Convierte tus propósitos en hábitos

Convierte tus propósitos en hábitos

Convierte tus propósitos en hábitos

Cumplir tus propósitos saludables y comprometerte a dejar atrás patrones negativos es una tarea complicada. Prometemos comer más saludable, comenzar a hacer ejercicio, leer más o estar mejor en el celular. Pero solo unas pocas tienen éxito a largo plazo. Usa estos consejos para asegurarte de que tus objetivos de superación personal se conviertan en parte de un estilo de vida regular.

 

 

Establece objetivos claros

 

Cuando establezcas unos propósitos, debes moverse hacia algo que desees. En lugar de alejarte de algo que no quieres. La energía fluye hacia donde se dirige la atención, así que pon tu atención en lo que quieres en lugar de lo que no quieres. Así que debes ser muy específico.
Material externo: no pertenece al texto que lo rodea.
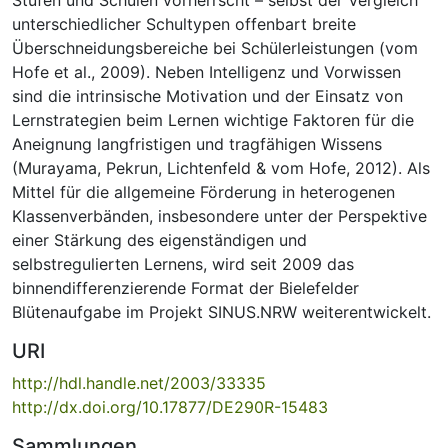
unterschiedlicher Schultypen offenbart breite
Überschneidungsbereiche bei Schülerleistungen (vom
Hofe et al., 2009). Neben Intelligenz und Vorwissen
sind die intrinsische Motivation und der Einsatz von
Lernstrategien beim Lernen wichtige Faktoren für die
Aneignung langfristigen und tragfähigen Wissens
(Murayama, Pekrun, Lichtenfeld & vom Hofe, 2012). Als
Mittel für die allgemeine Förderung in heterogenen
Klassenverbänden, insbesondere unter der Perspektive
einer Stärkung des eigenständigen und
selbstregulierten Lernens, wird seit 2009 das
binnendifferenzierende Format der Bielefelder
Blütenaufgabe im Projekt SINUS.NRW weiterentwickelt.
URI
http://hdl.handle.net/2003/33335
http://dx.doi.org/10.17877/DE290R-15483
Sammlungen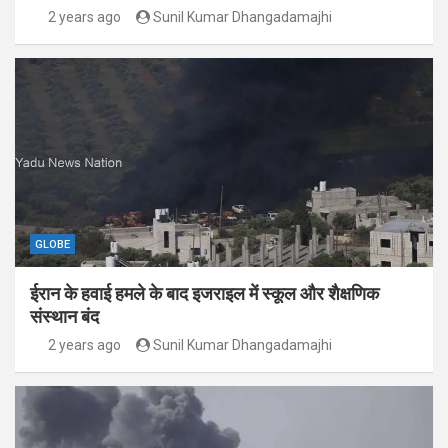
2 years ago
Sunil Kumar Dhangadamajhi
GLOBE
ईरान के हवाई हमले के बाद इजराइल में स्कूल और शैक्षणिक
संस्थान बंद
2 years ago
Sunil Kumar Dhangadamajhi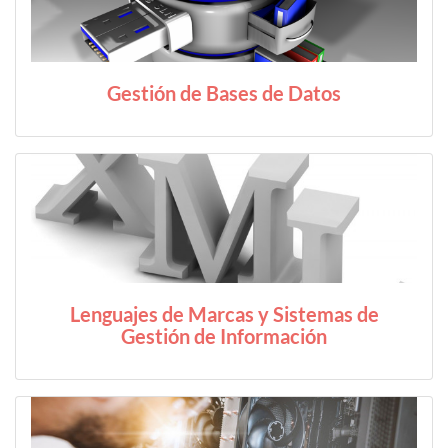
Gestión de Bases de Datos
Lenguajes de Marcas y Sistemas de
Gestión de Información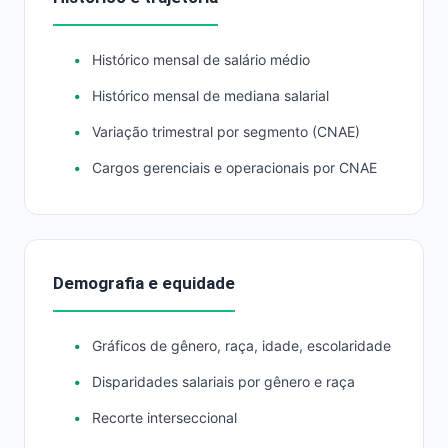
Histórico mensal de salário médio
Histórico mensal de mediana salarial
Variação trimestral por segmento (CNAE)
Cargos gerenciais e operacionais por CNAE
Demografia e equidade
Gráficos de gênero, raça, idade, escolaridade
Disparidades salariais por gênero e raça
Recorte interseccional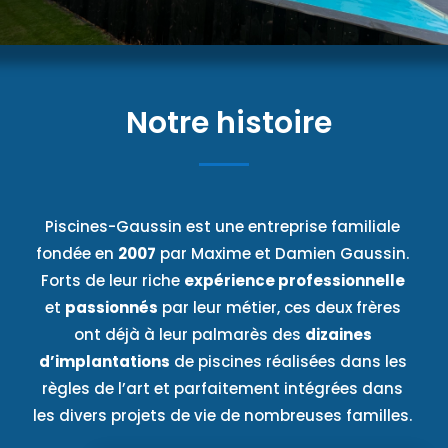
Notre histoire
Piscines-Gaussin est une entreprise familiale
fondée en
2007
par Maxime et Damien Gaussin.
Forts de leur riche
expérience professionnelle
et
passionnés
par leur métier, ces deux frères
ont déjà à leur palmarès des
dizaines
d’implantations
de piscines réalisées dans les
règles de l’art et parfaitement intégrées dans
les divers projets de vie de nombreuses familles.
Por ejemplo, en vez de negarte al alcohol o a la comida, mejor trata de beber moderadamente y comer saludable.

 

 

Asegúrate de que estos objetivos sean razonables. Si eres nuevo en el ejercicio, opta por una meta diaria de 1 o 2 kilómetros en lugar de un maratón. Siempre puedes llegar a los grandes objetivos después de haber tenido un éxito inicial. No cambies todo a la vez, incluso si reconoces que tanto la dieta como el estilo de vida necesitan un cambio radical. Debes priorizar tus objetivos de superación personal.

 

 

Mantén el impulso

 

Si estableces metas claras y realistas, puede sentir que son fáciles de lograr. No hay razón para hacer las cosas más difíciles y arriesgarte a perder todo el progreso que haz logrado. Aunque las cosas vayan bien en tu dieta, no reduzcas más su consumo de calorías. Si correr una vez al día es fácil, no dobles el esfuerzo.

 

Quédate con lo que funciona y agrega algunas recompensas. Cuando llegues al primer mes, date un capricho. Si la recompensa está alineada con el objetivo, mejor. Por ejemplo, si tu objetivo es pasar más tiempo caminando al aire libre, cómprate unos tenis nuevos después de un mes.

 

 

Sé amable contigo mismo

 

Si vuelves a caer en viejos patrones, en lugar de regañarte, agradece lo que notaste. Si te caes del caballo, vuelve y vuelve a intentarlo.